▶ Kutipan pilihan
>>>>

Sejak kecil, kita diajarkan bahwa kita harus menyembah Tuhan dan meyakini Dia memiliki sifat Maha Pengasih dan Maha Penyayang. Tuhan itu, dalam ajaran yang kita terima, terlalu baik bagi makhluk-Nya. Setiap nafas, detak jantung, sampai setiap sepersekian detik kejadian, merupakan rezeki-Nya. Tidak ada yang salah dengan ini. Tapi, bagian yang luput dari telinga kita adalah bagaimana jika Tuhan ternyata menyiksa hamba-Nya? Apakah saat itu juga Tuhan itu kehilangan sifat Maha Penyayang-Nya?
Terlepas dari itu semua, pertanyaan-pertanyaan yang akan muncul, akan berpotensi menimbulkan keraguan bagi orang yang mendengarnya. “Kalau Tuhan Maha Pengasih, kenapa ada neraka?” Beginilah kurang lebih pertanyaan yang bisa muncul. Salah satu poin dari pertanyaan ini adalah “Sifat Tuhan yang kontradiktif” dan tidak mungkin yang kontradiksi itu terealisasi (tahaqquq) di alam nyata. Kita akan menjawab keraguan tersebut dalam beberapa bagian. Ada bagian khusus untuk menyasar klasifikasi sifat, lalu masuk ke poin kritis; selain sebagai konsekuensi dari klasifikasi sifat, ini yang akan menunjukkan bagian problematik dari pertanyaan itu.

<<<<

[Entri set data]
>>>>

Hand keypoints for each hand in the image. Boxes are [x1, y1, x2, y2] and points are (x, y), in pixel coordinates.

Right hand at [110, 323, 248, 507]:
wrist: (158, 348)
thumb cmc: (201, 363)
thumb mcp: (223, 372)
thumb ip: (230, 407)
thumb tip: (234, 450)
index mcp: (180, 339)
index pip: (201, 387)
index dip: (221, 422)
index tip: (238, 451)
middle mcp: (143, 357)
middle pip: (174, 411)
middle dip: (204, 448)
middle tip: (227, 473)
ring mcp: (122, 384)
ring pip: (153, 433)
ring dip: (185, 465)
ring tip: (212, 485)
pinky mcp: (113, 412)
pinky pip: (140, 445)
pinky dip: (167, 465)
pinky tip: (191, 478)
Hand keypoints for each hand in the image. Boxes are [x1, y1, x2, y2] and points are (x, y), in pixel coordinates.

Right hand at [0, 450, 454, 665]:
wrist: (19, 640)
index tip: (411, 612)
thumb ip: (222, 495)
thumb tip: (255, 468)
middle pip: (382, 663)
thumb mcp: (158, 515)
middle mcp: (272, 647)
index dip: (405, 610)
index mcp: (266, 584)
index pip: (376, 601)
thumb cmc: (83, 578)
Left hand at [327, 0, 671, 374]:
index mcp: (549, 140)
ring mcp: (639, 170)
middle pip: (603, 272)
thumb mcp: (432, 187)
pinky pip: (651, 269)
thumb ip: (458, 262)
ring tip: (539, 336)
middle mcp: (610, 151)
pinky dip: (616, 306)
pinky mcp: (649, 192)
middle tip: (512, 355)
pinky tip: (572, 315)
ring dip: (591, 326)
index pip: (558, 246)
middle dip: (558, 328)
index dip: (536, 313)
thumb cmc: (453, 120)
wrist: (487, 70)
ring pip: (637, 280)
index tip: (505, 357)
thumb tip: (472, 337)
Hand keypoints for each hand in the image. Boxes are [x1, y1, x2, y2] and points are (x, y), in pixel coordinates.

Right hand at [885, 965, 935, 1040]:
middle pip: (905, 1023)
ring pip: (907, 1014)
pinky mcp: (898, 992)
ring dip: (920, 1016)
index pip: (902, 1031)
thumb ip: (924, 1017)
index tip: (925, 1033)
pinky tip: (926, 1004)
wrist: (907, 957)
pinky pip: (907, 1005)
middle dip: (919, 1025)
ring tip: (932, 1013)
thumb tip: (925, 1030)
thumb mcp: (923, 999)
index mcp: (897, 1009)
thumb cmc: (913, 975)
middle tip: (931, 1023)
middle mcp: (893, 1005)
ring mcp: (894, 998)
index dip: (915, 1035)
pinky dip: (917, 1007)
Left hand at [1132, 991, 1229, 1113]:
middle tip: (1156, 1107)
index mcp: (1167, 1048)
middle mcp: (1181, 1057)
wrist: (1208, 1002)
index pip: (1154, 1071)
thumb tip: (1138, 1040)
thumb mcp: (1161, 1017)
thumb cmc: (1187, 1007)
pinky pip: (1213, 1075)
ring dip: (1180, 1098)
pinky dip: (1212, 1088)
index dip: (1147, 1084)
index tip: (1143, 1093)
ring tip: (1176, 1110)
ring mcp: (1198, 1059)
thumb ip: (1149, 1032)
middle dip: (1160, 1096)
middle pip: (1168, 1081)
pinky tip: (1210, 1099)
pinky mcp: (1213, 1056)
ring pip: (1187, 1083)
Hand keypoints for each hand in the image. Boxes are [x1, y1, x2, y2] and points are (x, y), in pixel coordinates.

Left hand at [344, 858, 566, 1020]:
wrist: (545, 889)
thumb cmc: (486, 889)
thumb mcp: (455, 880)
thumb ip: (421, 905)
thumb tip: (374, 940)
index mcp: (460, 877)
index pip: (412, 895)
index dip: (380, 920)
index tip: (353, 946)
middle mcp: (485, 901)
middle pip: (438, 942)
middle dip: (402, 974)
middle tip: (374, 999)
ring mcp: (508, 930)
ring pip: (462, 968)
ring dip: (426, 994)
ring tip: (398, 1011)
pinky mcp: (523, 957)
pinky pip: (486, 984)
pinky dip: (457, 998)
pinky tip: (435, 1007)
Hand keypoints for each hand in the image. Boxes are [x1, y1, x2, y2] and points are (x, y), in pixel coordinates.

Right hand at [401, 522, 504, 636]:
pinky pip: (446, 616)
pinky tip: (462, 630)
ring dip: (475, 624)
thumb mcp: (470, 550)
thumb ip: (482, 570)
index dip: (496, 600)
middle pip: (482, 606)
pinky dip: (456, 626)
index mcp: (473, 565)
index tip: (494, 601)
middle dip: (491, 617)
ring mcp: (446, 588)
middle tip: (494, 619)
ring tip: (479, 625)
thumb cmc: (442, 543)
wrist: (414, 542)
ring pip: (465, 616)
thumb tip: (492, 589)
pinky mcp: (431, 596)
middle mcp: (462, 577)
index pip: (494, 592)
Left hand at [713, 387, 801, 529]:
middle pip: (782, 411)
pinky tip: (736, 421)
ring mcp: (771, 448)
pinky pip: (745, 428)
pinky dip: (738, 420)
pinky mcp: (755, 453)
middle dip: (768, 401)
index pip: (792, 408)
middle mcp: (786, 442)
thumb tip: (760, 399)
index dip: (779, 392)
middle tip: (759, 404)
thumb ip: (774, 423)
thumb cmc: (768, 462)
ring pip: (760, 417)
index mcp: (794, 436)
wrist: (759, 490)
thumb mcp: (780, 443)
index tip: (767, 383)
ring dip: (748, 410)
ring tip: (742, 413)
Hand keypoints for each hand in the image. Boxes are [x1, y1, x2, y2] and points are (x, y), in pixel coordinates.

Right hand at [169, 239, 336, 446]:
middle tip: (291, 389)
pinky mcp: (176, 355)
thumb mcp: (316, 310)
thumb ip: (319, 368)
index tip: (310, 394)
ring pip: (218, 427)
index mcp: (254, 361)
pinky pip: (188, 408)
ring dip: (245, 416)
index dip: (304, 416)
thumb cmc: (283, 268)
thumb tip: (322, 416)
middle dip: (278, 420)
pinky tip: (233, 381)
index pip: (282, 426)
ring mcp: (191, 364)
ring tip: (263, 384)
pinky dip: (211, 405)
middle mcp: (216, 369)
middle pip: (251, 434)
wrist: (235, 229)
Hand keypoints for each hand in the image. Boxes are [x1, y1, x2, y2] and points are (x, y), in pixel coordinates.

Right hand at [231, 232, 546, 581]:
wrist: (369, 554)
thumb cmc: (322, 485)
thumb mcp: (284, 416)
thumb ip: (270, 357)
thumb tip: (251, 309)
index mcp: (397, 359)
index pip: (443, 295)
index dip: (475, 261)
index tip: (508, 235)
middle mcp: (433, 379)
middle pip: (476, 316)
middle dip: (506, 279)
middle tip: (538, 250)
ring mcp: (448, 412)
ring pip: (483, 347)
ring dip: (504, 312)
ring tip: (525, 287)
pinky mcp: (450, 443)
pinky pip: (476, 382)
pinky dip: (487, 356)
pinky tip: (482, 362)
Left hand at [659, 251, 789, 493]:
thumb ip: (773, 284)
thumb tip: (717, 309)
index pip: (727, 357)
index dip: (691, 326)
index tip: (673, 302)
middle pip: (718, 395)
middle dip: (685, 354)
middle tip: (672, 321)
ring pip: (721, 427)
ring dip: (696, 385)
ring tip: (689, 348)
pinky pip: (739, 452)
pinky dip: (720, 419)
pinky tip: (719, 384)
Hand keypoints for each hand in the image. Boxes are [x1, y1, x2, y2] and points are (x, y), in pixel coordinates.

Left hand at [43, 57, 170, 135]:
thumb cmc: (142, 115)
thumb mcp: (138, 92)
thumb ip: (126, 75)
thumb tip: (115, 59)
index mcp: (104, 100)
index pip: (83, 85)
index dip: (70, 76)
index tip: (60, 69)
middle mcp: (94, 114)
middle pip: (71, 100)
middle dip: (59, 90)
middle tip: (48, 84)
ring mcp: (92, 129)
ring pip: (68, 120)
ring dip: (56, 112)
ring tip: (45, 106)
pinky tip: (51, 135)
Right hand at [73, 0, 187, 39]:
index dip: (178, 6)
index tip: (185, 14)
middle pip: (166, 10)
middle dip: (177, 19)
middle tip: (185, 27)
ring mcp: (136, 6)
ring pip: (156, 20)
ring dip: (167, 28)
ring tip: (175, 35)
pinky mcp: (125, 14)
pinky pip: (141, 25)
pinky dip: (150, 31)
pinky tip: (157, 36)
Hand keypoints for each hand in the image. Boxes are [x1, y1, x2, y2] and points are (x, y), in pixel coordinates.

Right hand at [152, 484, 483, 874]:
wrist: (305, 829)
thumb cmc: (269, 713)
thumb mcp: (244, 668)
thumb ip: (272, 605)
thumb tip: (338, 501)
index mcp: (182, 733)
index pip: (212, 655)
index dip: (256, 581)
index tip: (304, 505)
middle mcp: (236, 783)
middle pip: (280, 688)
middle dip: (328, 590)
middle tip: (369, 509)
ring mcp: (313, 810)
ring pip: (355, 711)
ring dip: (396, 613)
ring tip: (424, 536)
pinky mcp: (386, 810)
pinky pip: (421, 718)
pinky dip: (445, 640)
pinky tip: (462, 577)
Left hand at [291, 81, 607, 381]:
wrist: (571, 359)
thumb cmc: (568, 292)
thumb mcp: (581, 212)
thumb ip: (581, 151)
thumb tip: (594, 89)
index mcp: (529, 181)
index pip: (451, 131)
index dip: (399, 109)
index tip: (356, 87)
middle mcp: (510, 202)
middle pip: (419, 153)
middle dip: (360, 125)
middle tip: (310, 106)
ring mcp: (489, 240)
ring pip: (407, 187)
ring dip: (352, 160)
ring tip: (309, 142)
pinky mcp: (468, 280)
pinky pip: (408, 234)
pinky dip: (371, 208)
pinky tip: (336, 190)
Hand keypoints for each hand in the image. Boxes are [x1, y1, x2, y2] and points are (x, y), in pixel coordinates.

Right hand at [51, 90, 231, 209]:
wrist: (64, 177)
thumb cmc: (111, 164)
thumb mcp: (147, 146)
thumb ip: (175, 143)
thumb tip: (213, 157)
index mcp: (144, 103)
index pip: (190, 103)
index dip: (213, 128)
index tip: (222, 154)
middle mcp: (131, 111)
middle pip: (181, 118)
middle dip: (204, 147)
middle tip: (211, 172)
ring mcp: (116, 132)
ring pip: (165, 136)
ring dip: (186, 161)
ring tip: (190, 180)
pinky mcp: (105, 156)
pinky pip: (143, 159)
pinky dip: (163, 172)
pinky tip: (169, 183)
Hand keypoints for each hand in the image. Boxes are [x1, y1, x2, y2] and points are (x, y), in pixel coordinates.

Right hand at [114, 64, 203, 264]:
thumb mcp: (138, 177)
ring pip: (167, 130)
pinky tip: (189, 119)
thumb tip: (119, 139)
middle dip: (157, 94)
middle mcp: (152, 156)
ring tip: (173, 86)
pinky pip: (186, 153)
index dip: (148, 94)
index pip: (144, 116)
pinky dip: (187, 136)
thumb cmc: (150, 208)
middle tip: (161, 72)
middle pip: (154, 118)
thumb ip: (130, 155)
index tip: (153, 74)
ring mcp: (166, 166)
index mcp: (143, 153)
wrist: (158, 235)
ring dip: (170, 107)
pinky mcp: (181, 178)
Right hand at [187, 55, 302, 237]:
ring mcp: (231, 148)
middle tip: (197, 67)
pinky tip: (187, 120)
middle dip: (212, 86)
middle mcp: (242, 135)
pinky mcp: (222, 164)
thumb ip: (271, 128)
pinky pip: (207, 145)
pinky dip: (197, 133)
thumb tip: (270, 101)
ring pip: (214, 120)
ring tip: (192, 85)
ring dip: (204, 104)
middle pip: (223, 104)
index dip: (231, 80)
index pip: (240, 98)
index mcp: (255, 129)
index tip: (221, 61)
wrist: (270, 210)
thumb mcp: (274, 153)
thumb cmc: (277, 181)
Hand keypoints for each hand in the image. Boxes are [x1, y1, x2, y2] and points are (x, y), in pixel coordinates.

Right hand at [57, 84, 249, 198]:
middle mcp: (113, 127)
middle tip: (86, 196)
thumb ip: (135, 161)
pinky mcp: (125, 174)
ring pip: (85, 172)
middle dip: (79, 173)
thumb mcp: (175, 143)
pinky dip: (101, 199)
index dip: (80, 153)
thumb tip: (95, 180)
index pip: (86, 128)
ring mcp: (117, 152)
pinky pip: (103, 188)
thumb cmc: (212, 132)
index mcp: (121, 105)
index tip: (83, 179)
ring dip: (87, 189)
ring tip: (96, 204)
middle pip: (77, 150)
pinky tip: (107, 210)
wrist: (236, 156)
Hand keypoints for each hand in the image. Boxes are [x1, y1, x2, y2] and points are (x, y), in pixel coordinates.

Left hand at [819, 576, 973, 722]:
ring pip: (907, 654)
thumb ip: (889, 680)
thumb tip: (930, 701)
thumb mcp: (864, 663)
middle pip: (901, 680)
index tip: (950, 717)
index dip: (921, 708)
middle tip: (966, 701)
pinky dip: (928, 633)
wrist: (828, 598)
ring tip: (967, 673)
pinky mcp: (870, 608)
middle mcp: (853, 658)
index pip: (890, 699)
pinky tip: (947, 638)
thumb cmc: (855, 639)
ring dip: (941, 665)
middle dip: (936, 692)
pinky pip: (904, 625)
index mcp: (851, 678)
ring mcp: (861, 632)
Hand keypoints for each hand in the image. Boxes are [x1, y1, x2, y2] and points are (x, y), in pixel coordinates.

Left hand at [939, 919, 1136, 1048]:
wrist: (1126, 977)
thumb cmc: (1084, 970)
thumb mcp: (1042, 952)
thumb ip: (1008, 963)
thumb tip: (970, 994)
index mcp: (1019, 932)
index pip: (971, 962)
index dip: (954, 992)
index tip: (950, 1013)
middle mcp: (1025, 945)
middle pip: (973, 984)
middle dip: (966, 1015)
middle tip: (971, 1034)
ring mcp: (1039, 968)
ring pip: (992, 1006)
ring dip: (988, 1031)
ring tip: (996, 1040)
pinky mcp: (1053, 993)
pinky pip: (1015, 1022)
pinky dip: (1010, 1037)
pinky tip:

<<<<

▶ Ketentuan tugas
Dalam kutipan tentang sifat Tuhan, pertanyaan apa yang dicontohkan sebagai pertanyaan yang bisa muncul? Item-item ini tidak ada hubungannya dengan kutipan.

▶ Hasil jawaban
"Kalau Tuhan Maha Pengasih, kenapa ada neraka?"